A simple HTCondor setup for running `igrmonty` on the Open Science Grid

Primary LanguageShell

igrmonty-osg

A simple setup for running a large number of igrmonty jobs on the Open Science Grid (OSG) using HTCondor.

Usage

This git repository is designed to be cloned to OSG connect as a run/work directory for both submitting a large OSG job and gathering the output.

It is recommended to place the output of your OSG jobs at your OSG connect home /home/<user>. Therefore, to start,

ssh <user>@login<ID>.osgconnect.net
mkdir -p runs
cd runs
git clone git@github.com:bhpire/igrmonty-osg.git Ma+0.94_w5_SED
cd Ma+0.94_w5_SED

All the scripts are placed inside bin/. The empty directories log/, and out/ will be used to stage OSG run logs and grmonty output.

It is recommended to place the (large) input of your OSG jobs at the public directory /public/<user>. I.e.,

ssh <user>@login<ID>.osgconnect.net
cd /public/<user>
mkdir -p eht/sgra/{bias,md5,rho0,Ma+0.94_w5}
cd eht/sgra
# Populate information tables in `bias/`, `md5/`, and `rho0/`
rsync -rav <supercomputer>:/GRMHD/snapshots/ Ma+0.94_w5/

Before submitting a job, one needs to copy a static linked grmonty binary to bin/

ssh <user>@login<ID>.osgconnect.net
mkdir -p src
cd src
git clone https://github.com/AFD-Illinois/igrmonty.git
cd igrmonty
# Change the default N_THBINS in `/model/iharm/model.h` to a larger number, e.g.,
# #define N_THBINS 18
# Edit `make` so that the CFLAGS line contains `-static`; e.g.,
# CFLAGS = -static -std=gnu99 -O3 -fopenmp -funroll-loops -Wall -Wextra
module load gsl hdf5
make

cd ~/runs/Ma+0.94_w5_SED
cp ~/src/igrmonty/grmonty bin

Also make sure that you update the md5sum of grmonty in bin/wrapper, e.g.,

 grmd5="22691ef253e109166acb1eb5d5ac1084"
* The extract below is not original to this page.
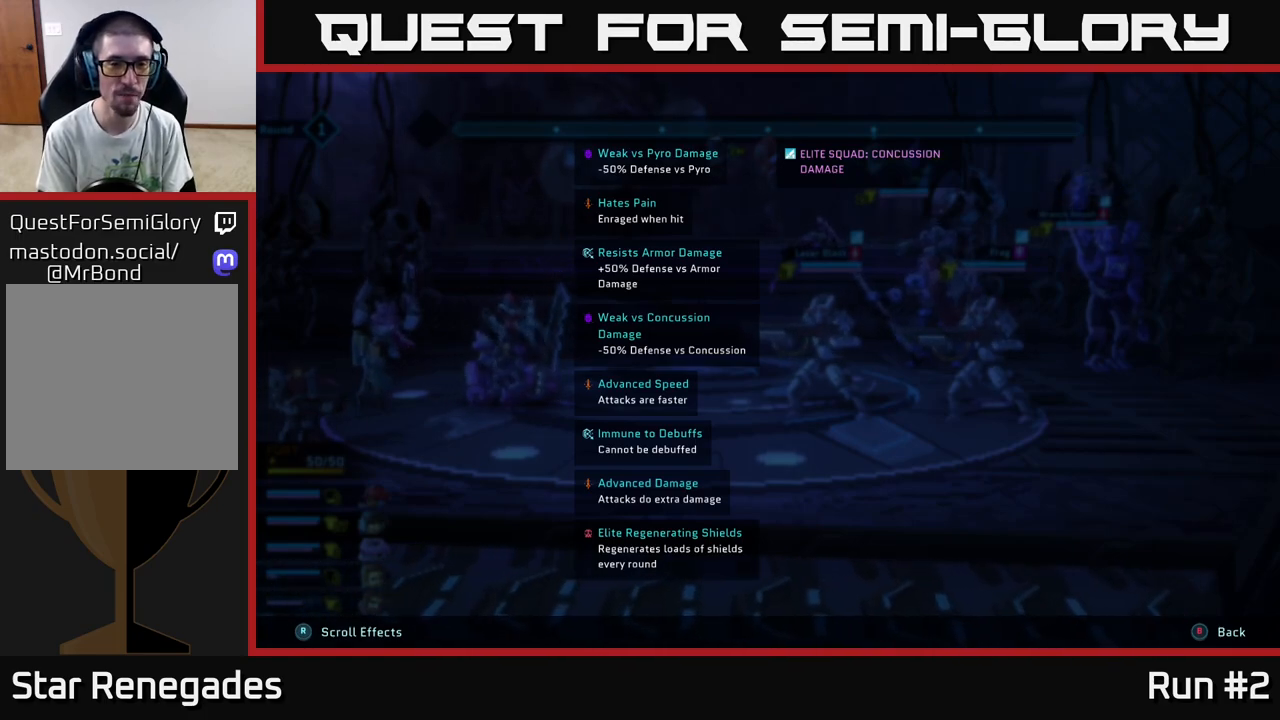
{"buttons": ["L2", "R2"], "left_stick": "center", "right_stick": "center", "events": []}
You may also need to edit bin/pargen to generate the necessary parameter sets. Then, simply submit an OSG job by

bin/batches

bin/batches will create a table of input parameters of Condor and put it in par/BATCH.ALL. However, because at the EHT we are running a large number of jobs, they may exceed the maximum allowed jobs on your queue. Therefore, bin/batches also split par/BATCH.ALL into smaller files par/batch.p00, par/batch.p01, ... and try to submit each of them individually. Once a job is submitted successfully, it will be renamed as par/BATCH.D00. You may simply rerun bin/batches multiple times. Every time it will try to submit the last unsubmitted par/batch.pXX file.
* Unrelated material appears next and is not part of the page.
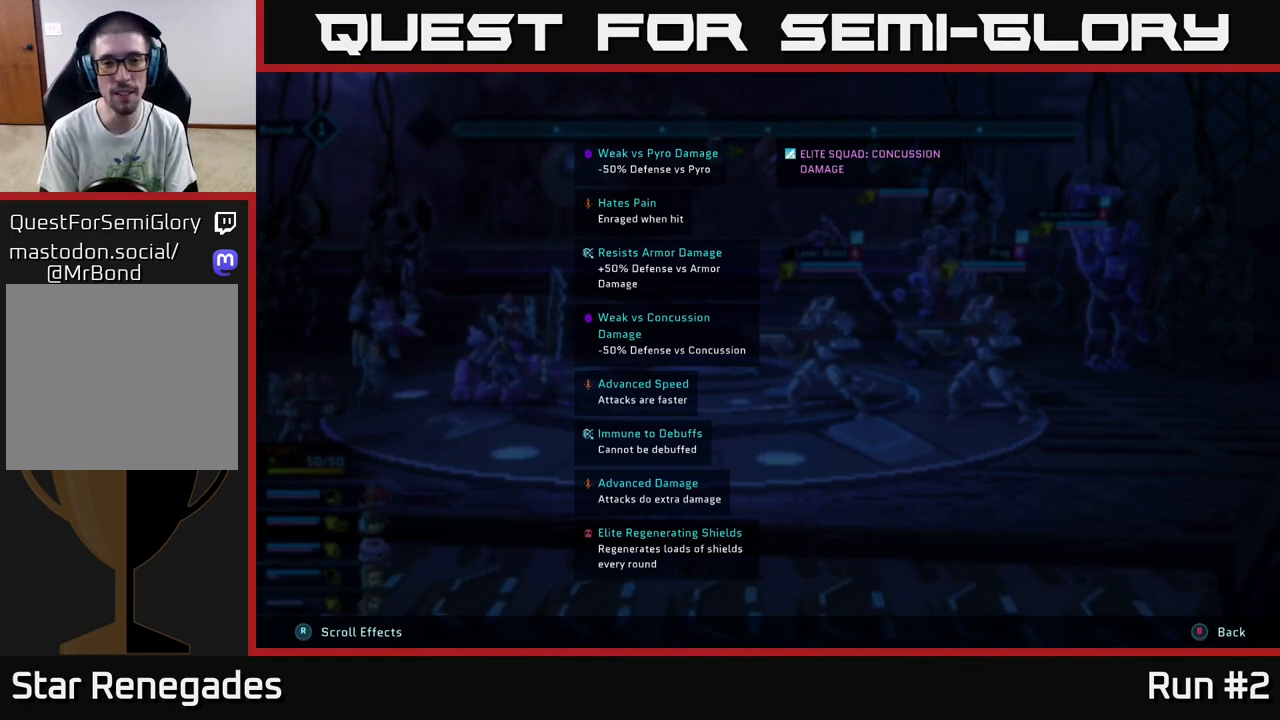
{"buttons": ["L2", "R2"], "left_stick": "center", "right_stick": "center", "events": []}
bin/batches uses bin/submit under the hood, which is a standard Condor submission script starts with a hashbang directive to use the system condor_submit.
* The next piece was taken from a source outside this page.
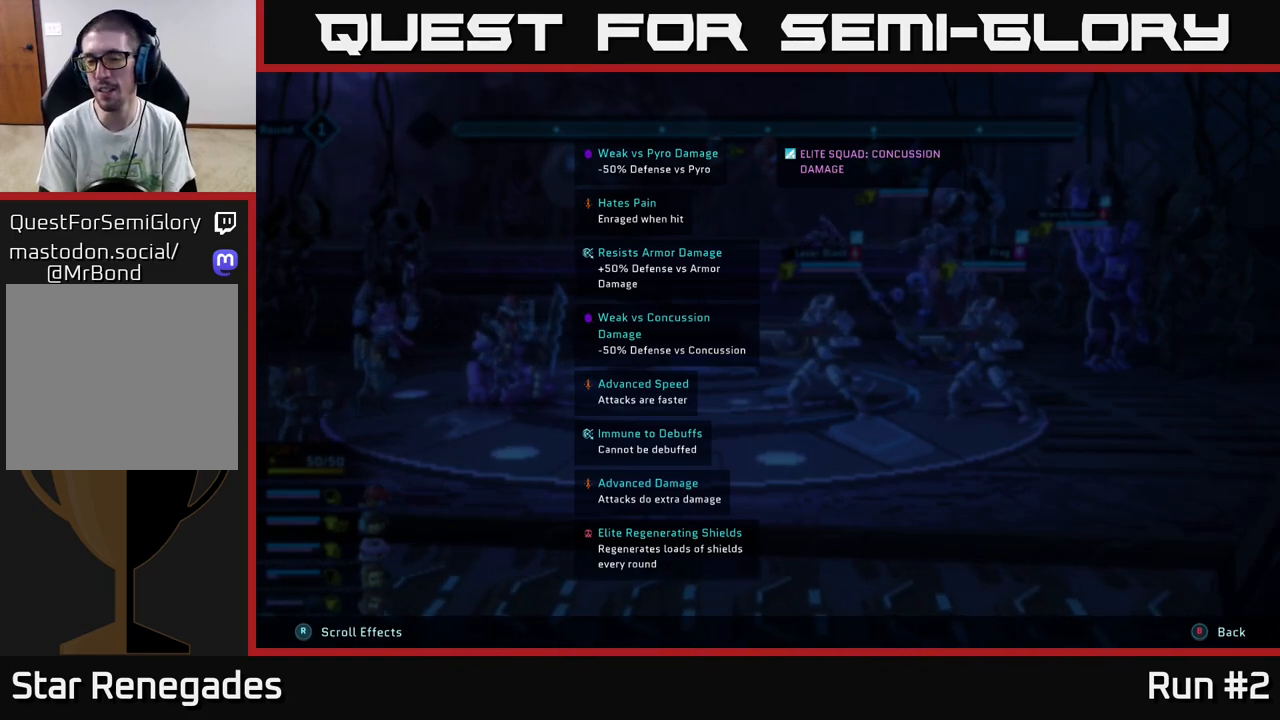
{"buttons": ["L2", "R2"], "left_stick": "center", "right_stick": "center", "events": []}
It uses bin/parget to get the list of parameters from the corresponding file in par/. These parameter sets are then passed to bin/wrapper on the worker machines as command line arguments. bin/wrapper will automatically generate a grmonty parameter file based on the arguments, and start grmonty with it.

All Condor logs, stdout, and stderr will be sent to log/. The parameter files, hotcross data, and spectrum output will be saved to out/. Their file names are transform according to the rules described in bin/submit.